=== Section Start ===
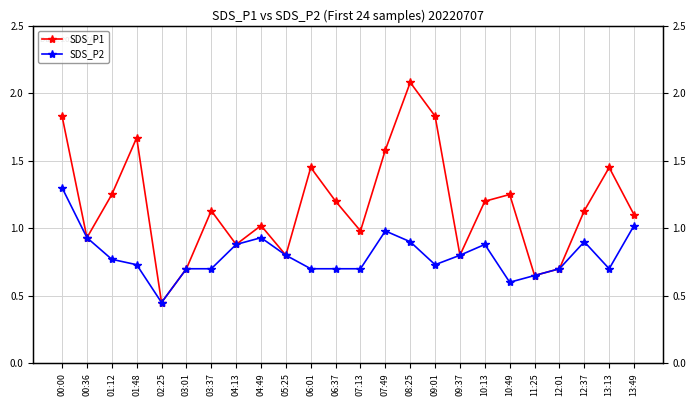

List the series in order of their overall mean, lowest first.

SDS_P2, SDS_P1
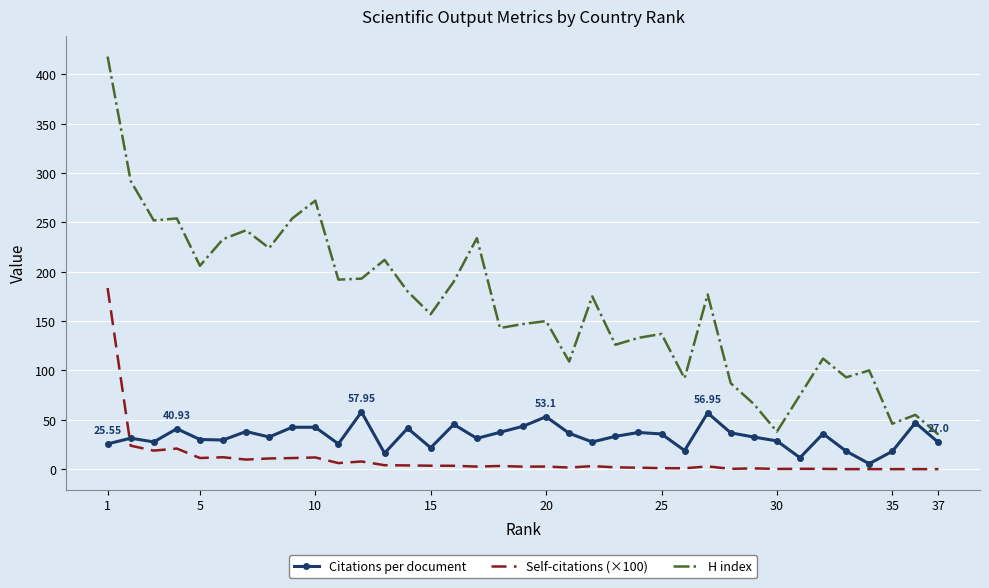

Rank the series by their maximum value, from lowest to highest.

Citations per document, Self-citations (×100), H index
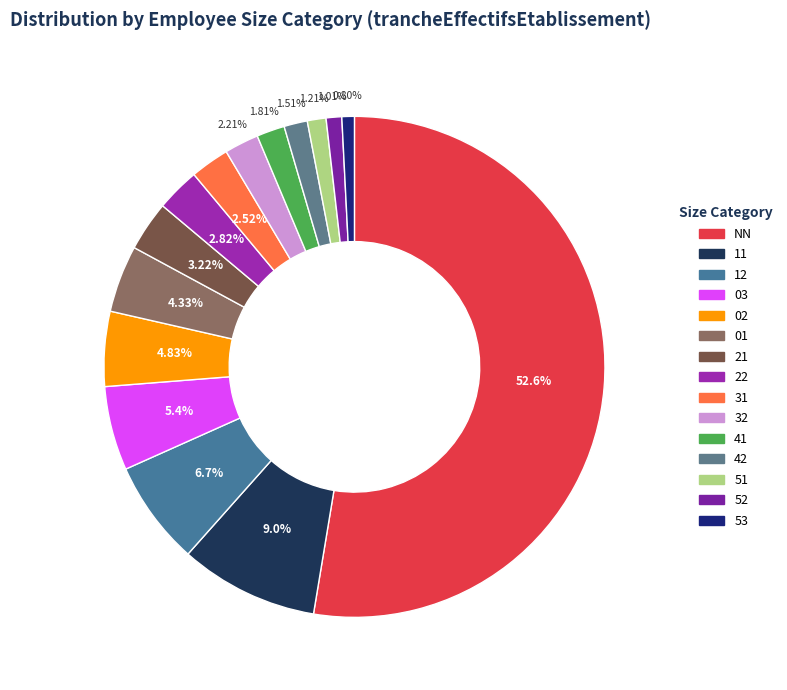

What is the ratio of the value at 51 to the value at 53?

1.5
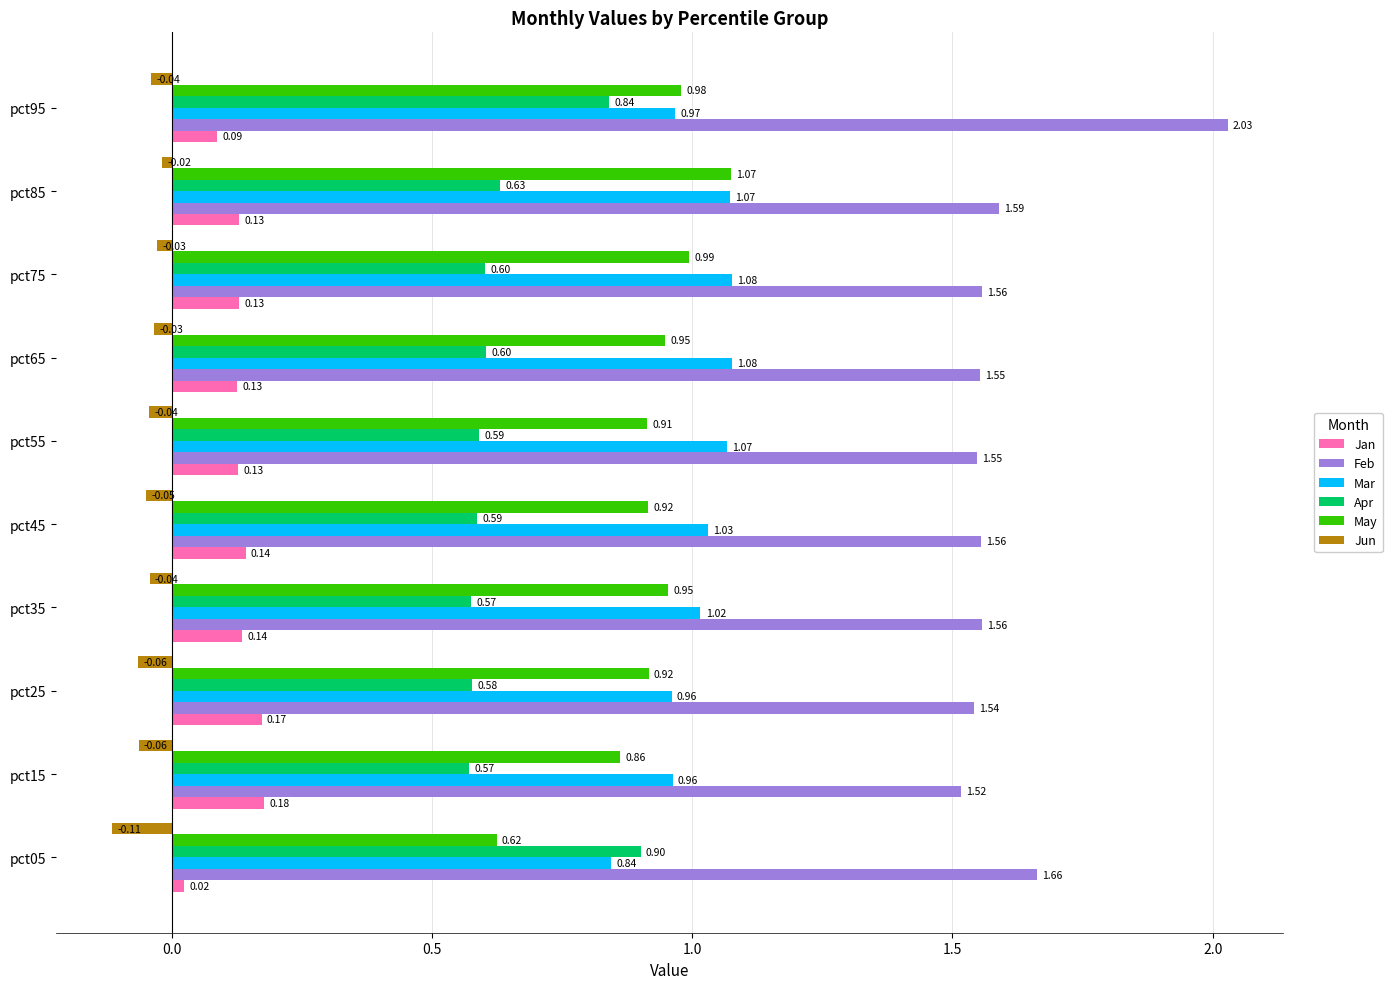

List the series in order of their peak value, highest first.

Feb, Mar, May, Apr, Jan, Jun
=== Section End ===
(EXERCISE REQUIREMENTS): Can you edit the listing by swapping every "series" for "data sets" and leaving everything else unchanged? Omit the pictures from your version.

(YOUR SOLUTION):
List the data sets in order of their overall mean, lowest first.

SDS_P2, SDS_P1

Rank the data sets by their maximum value, from lowest to highest.

Citations per document, Self-citations (×100), H index

What is the ratio of the value at 51 to the value at 53?

1.5

List the data sets in order of their peak value, highest first.

Feb, Mar, May, Apr, Jan, Jun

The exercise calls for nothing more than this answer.